───── PROVIDED RECORDS

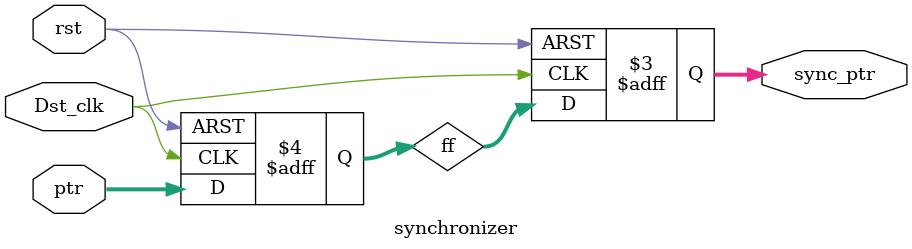
<source format=v>
module synchronizer (
    input wire  Dst_clk,
    input wire  rst,
    input wire [4:0] ptr,
    output reg [4:0] sync_ptr
);

reg [4:0] ff;


always @(posedge Dst_clk or negedge rst) 
    begin
        if (!rst) 
            begin
                {sync_ptr,ff}<=0;
            end
        else
            begin
                {sync_ptr,ff}<={ff,ptr};
            end           
    end
    
endmodule
</source>
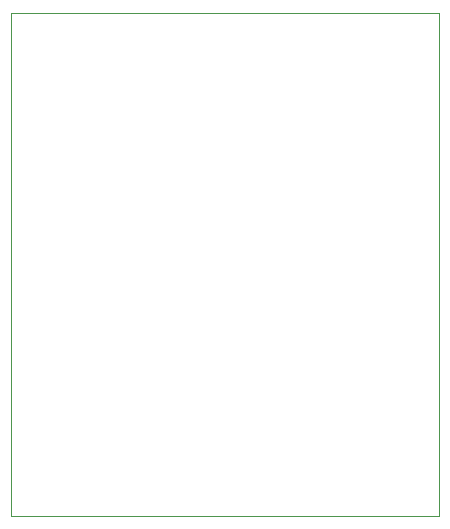
<source format=gbr>
%TF.GenerationSoftware,KiCad,Pcbnew,(5.1.12)-1*%
%TF.CreationDate,2022-08-10T22:12:13-07:00*%
%TF.ProjectId,JTAGAdapter,4a544147-4164-4617-9074-65722e6b6963,rev?*%
%TF.SameCoordinates,Original*%
%TF.FileFunction,Profile,NP*%
%FSLAX46Y46*%
G04 Gerber Fmt 4.6, Leading zero omitted, Abs format (unit mm)*
G04 Created by KiCad (PCBNEW (5.1.12)-1) date 2022-08-10 22:12:13*
%MOMM*%
%LPD*%
G01*
G04 APERTURE LIST*
%TA.AperFunction,Profile*%
%ADD10C,0.050000*%
%TD*%
G04 APERTURE END LIST*
D10*
X180250000Y-75819000D02*
X180250000Y-118440200D01*
X180250000Y-118440200D02*
X144018000Y-118440200D01*
X144018000Y-118440200D02*
X144018000Y-75819000D01*
X180250000Y-75819000D02*
X144018000Y-75819000D01*
M02*

</source>
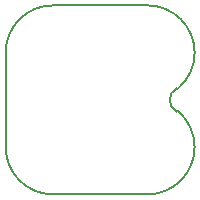
<source format=gm1>
G04 #@! TF.FileFunction,Profile,NP*
%FSLAX46Y46*%
G04 Gerber Fmt 4.6, Leading zero omitted, Abs format (unit mm)*
G04 Created by KiCad (PCBNEW 4.0.1-3.201512221402+6198~38~ubuntu14.04.1-stable) date Tue 01 Mar 2016 01:38:21 PM PST*
%MOMM*%
G01*
G04 APERTURE LIST*
%ADD10C,0.100000*%
%ADD11C,0.150000*%
G04 APERTURE END LIST*
D10*
D11*
X138000000Y-88500000D02*
G75*
G03X138000000Y-90500000I500000J-1000000D01*
G01*
X138060737Y-90427115D02*
G75*
G02X139500000Y-93500000I-2560737J-3072885D01*
G01*
X138060737Y-88572885D02*
G75*
G03X139500000Y-85500000I-2560737J3072885D01*
G01*
X123500000Y-85500000D02*
X123500000Y-93500000D01*
X135500000Y-97500000D02*
G75*
G03X139500000Y-93500000I0J4000000D01*
G01*
X139500000Y-85500000D02*
G75*
G03X135500000Y-81500000I-4000000J0D01*
G01*
X127500000Y-81500000D02*
G75*
G03X123500000Y-85500000I0J-4000000D01*
G01*
X123500000Y-93500000D02*
G75*
G03X127500000Y-97500000I4000000J0D01*
G01*
X127500000Y-97500000D02*
X135500000Y-97500000D01*
X135500000Y-81500000D02*
X127500000Y-81500000D01*
M02*

</source>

──────────

TASK BRIEF:
Where an entry includes a picture, drop it, and print the rest of the material word for word.

RESULT FOR THIS TASK:
<source format=v>
module synchronizer (
    input wire  Dst_clk,
    input wire  rst,
    input wire [4:0] ptr,
    output reg [4:0] sync_ptr
);

reg [4:0] ff;


always @(posedge Dst_clk or negedge rst) 
    begin
        if (!rst) 
            begin
                {sync_ptr,ff}<=0;
            end
        else
            begin
                {sync_ptr,ff}<={ff,ptr};
            end           
    end
    
endmodule
</source>
<source format=gbr>
%TF.GenerationSoftware,KiCad,Pcbnew,(5.1.12)-1*%
%TF.CreationDate,2022-08-10T22:12:13-07:00*%
%TF.ProjectId,JTAGAdapter,4a544147-4164-4617-9074-65722e6b6963,rev?*%
%TF.SameCoordinates,Original*%
%TF.FileFunction,Profile,NP*%
%FSLAX46Y46*%
G04 Gerber Fmt 4.6, Leading zero omitted, Abs format (unit mm)*
G04 Created by KiCad (PCBNEW (5.1.12)-1) date 2022-08-10 22:12:13*
%MOMM*%
%LPD*%
G01*
G04 APERTURE LIST*
%TA.AperFunction,Profile*%
%ADD10C,0.050000*%
%TD*%
G04 APERTURE END LIST*
D10*
X180250000Y-75819000D02*
X180250000Y-118440200D01*
X180250000Y-118440200D02*
X144018000Y-118440200D01*
X144018000Y-118440200D02*
X144018000Y-75819000D01*
X180250000Y-75819000D02*
X144018000Y-75819000D01*
M02*

</source>
<source format=gm1>
G04 #@! TF.FileFunction,Profile,NP*
%FSLAX46Y46*%
G04 Gerber Fmt 4.6, Leading zero omitted, Abs format (unit mm)*
G04 Created by KiCad (PCBNEW 4.0.1-3.201512221402+6198~38~ubuntu14.04.1-stable) date Tue 01 Mar 2016 01:38:21 PM PST*
%MOMM*%
G01*
G04 APERTURE LIST*
%ADD10C,0.100000*%
%ADD11C,0.150000*%
G04 APERTURE END LIST*
D10*
D11*
X138000000Y-88500000D02*
G75*
G03X138000000Y-90500000I500000J-1000000D01*
G01*
X138060737Y-90427115D02*
G75*
G02X139500000Y-93500000I-2560737J-3072885D01*
G01*
X138060737Y-88572885D02*
G75*
G03X139500000Y-85500000I-2560737J3072885D01*
G01*
X123500000Y-85500000D02*
X123500000Y-93500000D01*
X135500000Y-97500000D02*
G75*
G03X139500000Y-93500000I0J4000000D01*
G01*
X139500000Y-85500000D02*
G75*
G03X135500000Y-81500000I-4000000J0D01*
G01*
X127500000Y-81500000D02*
G75*
G03X123500000Y-85500000I0J-4000000D01*
G01*
X123500000Y-93500000D02*
G75*
G03X127500000Y-97500000I4000000J0D01*
G01*
X127500000Y-97500000D02*
X135500000Y-97500000D01*
X135500000Y-81500000D02*
X127500000Y-81500000D01*
M02*

</source>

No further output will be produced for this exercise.